# [What to do]
Print every line of text from the records below without changing anything. Leave the pictures out of the answer.

======== Entries provided

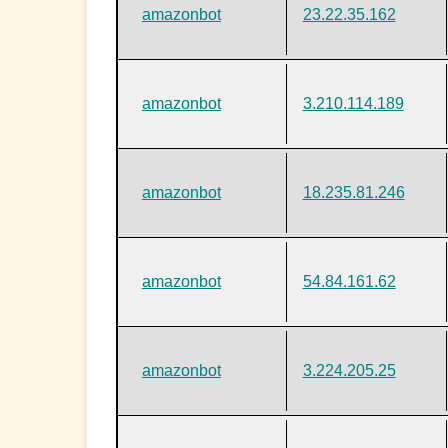
amazonbot
23.22.35.162
amazonbot
3.210.114.189
amazonbot
18.235.81.246
amazonbot
54.84.161.62
amazonbot
3.224.205.25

================

# [Response]
amazonbot
23.22.35.162
amazonbot
3.210.114.189
amazonbot
18.235.81.246
amazonbot
54.84.161.62
amazonbot
3.224.205.25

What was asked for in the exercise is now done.